Mattie baissa les yeux vers les chiens, qui jouaient maintenant à se battre. Elle n’aimait pas se remémorer cette période de sa vie ; elle n’était pas certaine qu’elle aurait survécu sans ses amis à fourrure. C’étaient eux qui la motivaient à se lever tous les matins et à continuer. Frustrée par le tour que prenaient ses pensées, elle se leva et fit signe aux chiens de la rejoindre.

— Tout le monde n’a pas la chance de trouver l’amour comme Curly et toi, dit-elle sans regarder Suzy. Les chiens ont besoin de faire de l’exercice. Je pense que je vais les emmener faire un tour dans ce niveau. Je n’ai pas vu grand-chose à bord du vaisseau et ce serait chouette de visiter.

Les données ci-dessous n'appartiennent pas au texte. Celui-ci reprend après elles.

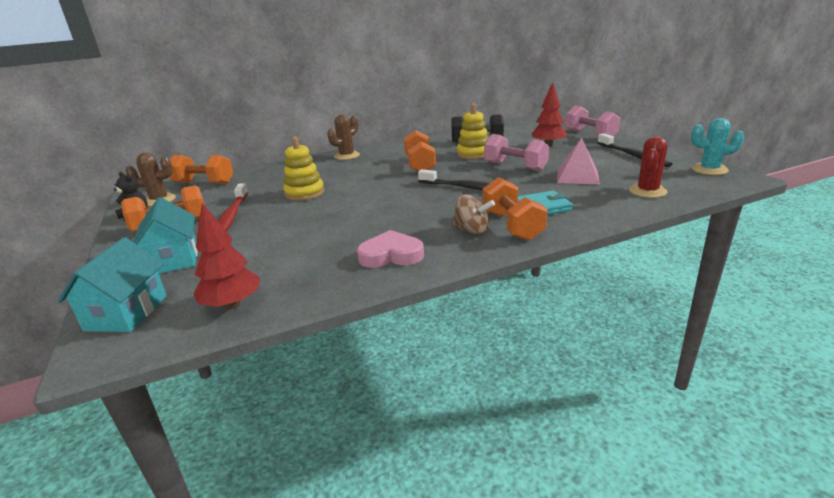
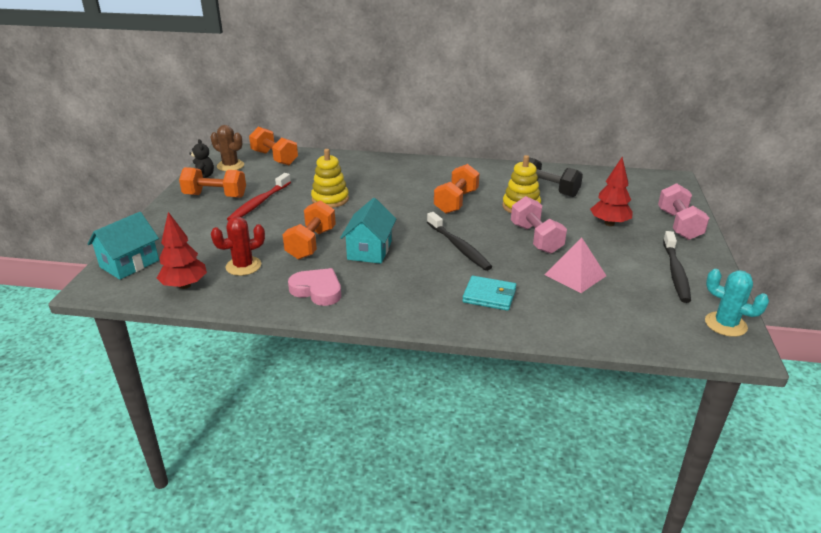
camera: 30 degrees right, 5 degrees up
turquoise house [133,197,198,274] -> turquoise house moved to [340,198,396,264]
brown cactus [327,115,360,160] -> none
brown spinning top [451,194,495,235] -> none
orange dumbbell [482,177,547,241] -> orange dumbbell moved to [283,200,336,259]
red cactus [629,136,668,198] -> red cactus moved to [211,217,265,276]

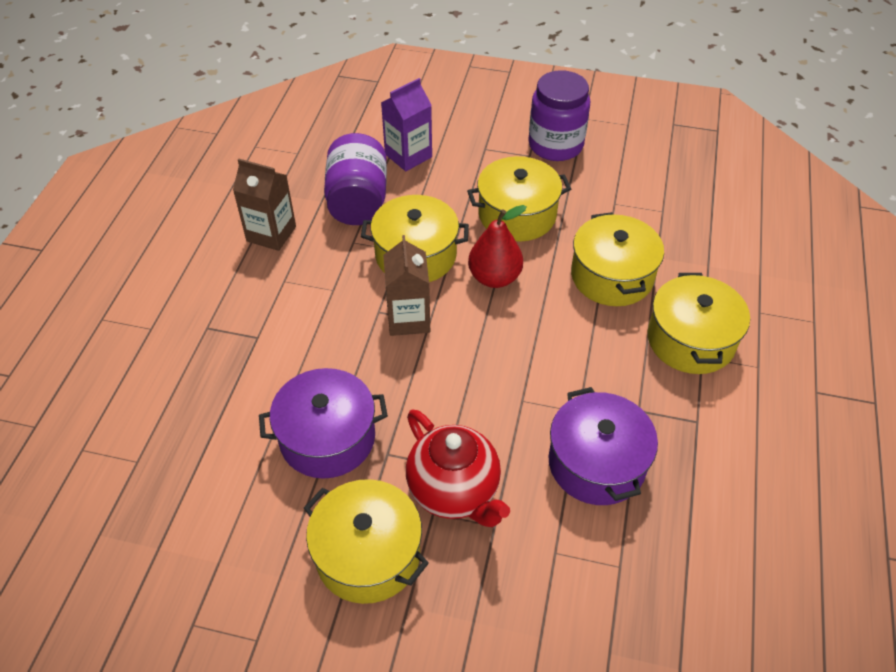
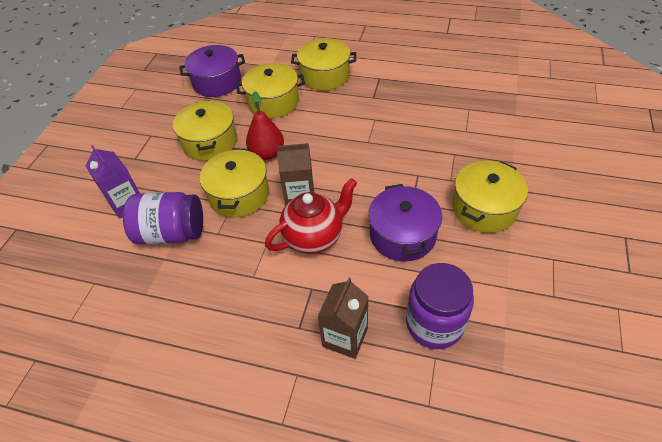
camera: 85 degrees left, 0 degrees up
brown carton [233,159,296,251] -> brown carton moved to [317,278,369,359]
red teapot [406,409,510,527] -> red teapot moved to [265,178,357,254]
purple jar [528,70,590,161] -> purple jar moved to [406,263,474,349]
purple pot [549,387,658,505] -> purple pot moved to [179,45,245,97]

Suzy se leva également. Elle savait que Mattie voulait éviter de parler de ses sentiments ; elle esquivait la douleur. Suzy aurait voulu pouvoir mettre un coup de poing dans le nez des parents de son amie, elle aussi. Ils n’avaient jamais apprécié leur belle fille sensible à sa juste valeur. Au lieu de cela, elle étreignit fermement Mattie.

— Sache qu’on t’aime tous énormément, murmura-t-elle.

Mattie sourit en reculant.

— Je sais. C’est uniquement pour ça que j’ai accepté de venir. Je ne pouvais pas imaginer vous perdre.

— Va faire ton jogging, répondit Suzy d’une voix bourrue. C’est moi qui prépare le dîner ce soir. Ne sois pas en retard.

Mattie commença à se diriger vers l’entrée de la soute.

— Pas de soucis. Je t’aime, Suzy, lança-t-elle par-dessus son épaule avant de se mettre à courir.

— Je t’aime aussi, Mattie. Je t’aime aussi.